Changing my vote. I think the guy is nuts and/or running away. Stuff doesn't add up.
-He claims a particular LEO is after him for pro-western views. This is the hardest hit to his credibility. If he said that botnet authors came after him for outing them, that might be plausible. The Belgian government does not hunt and 'disappear' pro-western people.
-There is no stego in this image like some have suggested. If it was in a letter, there is no data to be read. If it did not come from a latter, it was taken recently, according to the metadata. Also, if he is making direct accusations, he is not hiding information. Either the whole message would be cryptic, or none of it. If he isn't afraid to name the guy, he wouldn't be afraid to plainly state that he found a recording device or whatever else.
-He acts like the image has a smoking gun, and it does not.
-He has never had a real, credible job in the industry. See his LinkedIn: http://nl.linkedin.com/in/danchodanchev
It's either blogging, or "secret companies". And astalavista, which was warez/script kid forums and stuff.
-His blog is completely full of "cyber jihad" research and discussion of "cyber terrorist" nonsense. http://ddanchev.blogspot.com/
The rest of what you said makes sense, and it is possible that this is a script kid trying to make a name for himself - I would be very weary about making that assumption though without more serious evidence.
Nobody who does software security professionally would suggest Dancho is a "script kid". Your first tip-off might have been the article, where you'd learn that his disappearance was featured in the ZDNet security blog, where he is a contributor.
I don't do software security professionally, or have any other way of validating Dancho's legitimacy. It's not that I don't trust ZDNet - I was simply ceding the possibility that the parent was right on that point since I had no "proof" to the contrary. I apologize if it came across as me lending credence to the idea that Dancho may be a hack, I meant it in the sense that I was unable to positively confirm his reputation in the field (since I am not in it) but I should have been more clear :)
Yeah, sorry, I knew it was Bulgaria...just read an unrelated headline about the Belgian government and typed that instead.
I agree, it is worth looking into until there is real evidence either way.
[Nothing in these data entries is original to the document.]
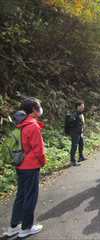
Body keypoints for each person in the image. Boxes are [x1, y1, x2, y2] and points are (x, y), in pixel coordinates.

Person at [4, 98, 46, 238]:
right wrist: (42, 162)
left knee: (21, 196)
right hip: (31, 166)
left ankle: (13, 227)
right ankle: (26, 228)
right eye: (39, 106)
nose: (40, 109)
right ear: (34, 109)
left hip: (20, 164)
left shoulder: (20, 124)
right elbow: (39, 150)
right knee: (30, 197)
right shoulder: (32, 125)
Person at [69, 101, 86, 167]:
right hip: (75, 133)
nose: (83, 108)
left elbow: (81, 123)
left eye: (83, 107)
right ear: (78, 107)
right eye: (82, 106)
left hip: (80, 132)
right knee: (74, 146)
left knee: (81, 144)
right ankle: (72, 161)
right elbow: (72, 123)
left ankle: (81, 157)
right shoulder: (74, 114)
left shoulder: (80, 113)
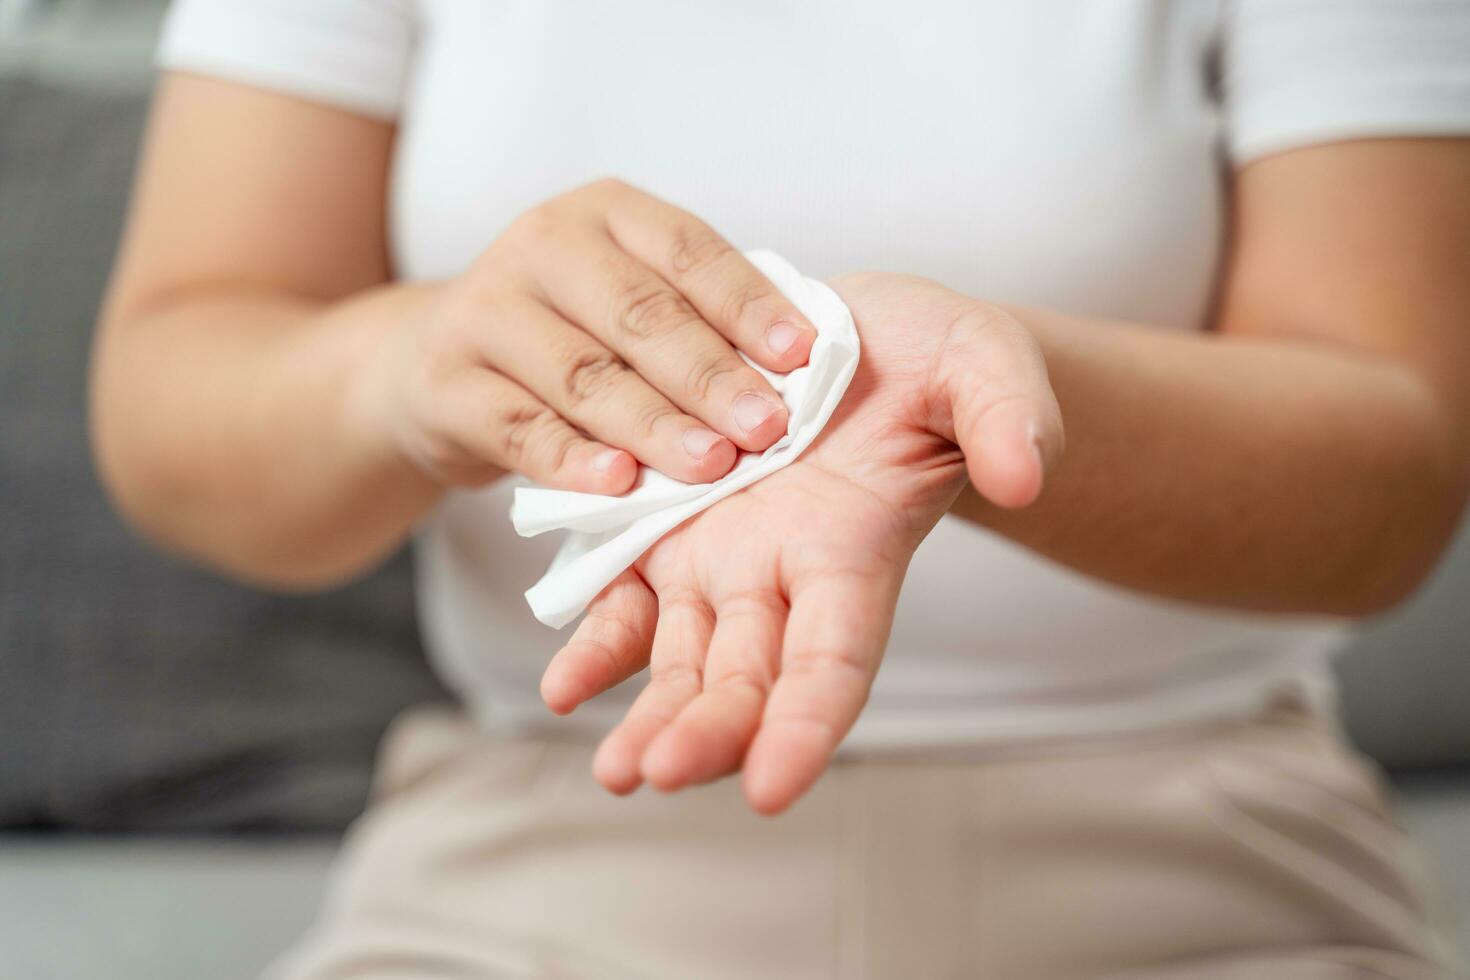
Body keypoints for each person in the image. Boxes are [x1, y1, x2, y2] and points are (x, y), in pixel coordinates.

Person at [91, 1, 1470, 976]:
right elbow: (175, 404)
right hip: (545, 863)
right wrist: (405, 362)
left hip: (1208, 879)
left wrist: (984, 395)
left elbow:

Hopefully he will come forward. Someone on twitter did say they heard from him on Dec 15th and he was fine.
My experience with these "independent security professionals" who are heavy on certification alphabet soup/government acronyms, and lacking in real credible work history, is that they are mostly playing "fake it until you make it". This especially applies to bloggers and those who heavily use terms like "cyber warfare" and "cyber terrorism". InfoSec is full of insecure charlatans who are broke or homeless and always making up outrageous nonsense.
If I was going to bug someone for a long time, I would not run new wires. I would piggyback off of some other low power device.
He could have gone searching after they removed everything, and looked for something that was spliced.
On the other hand, I would not bug a bathroom. That seems like the worst place to bug.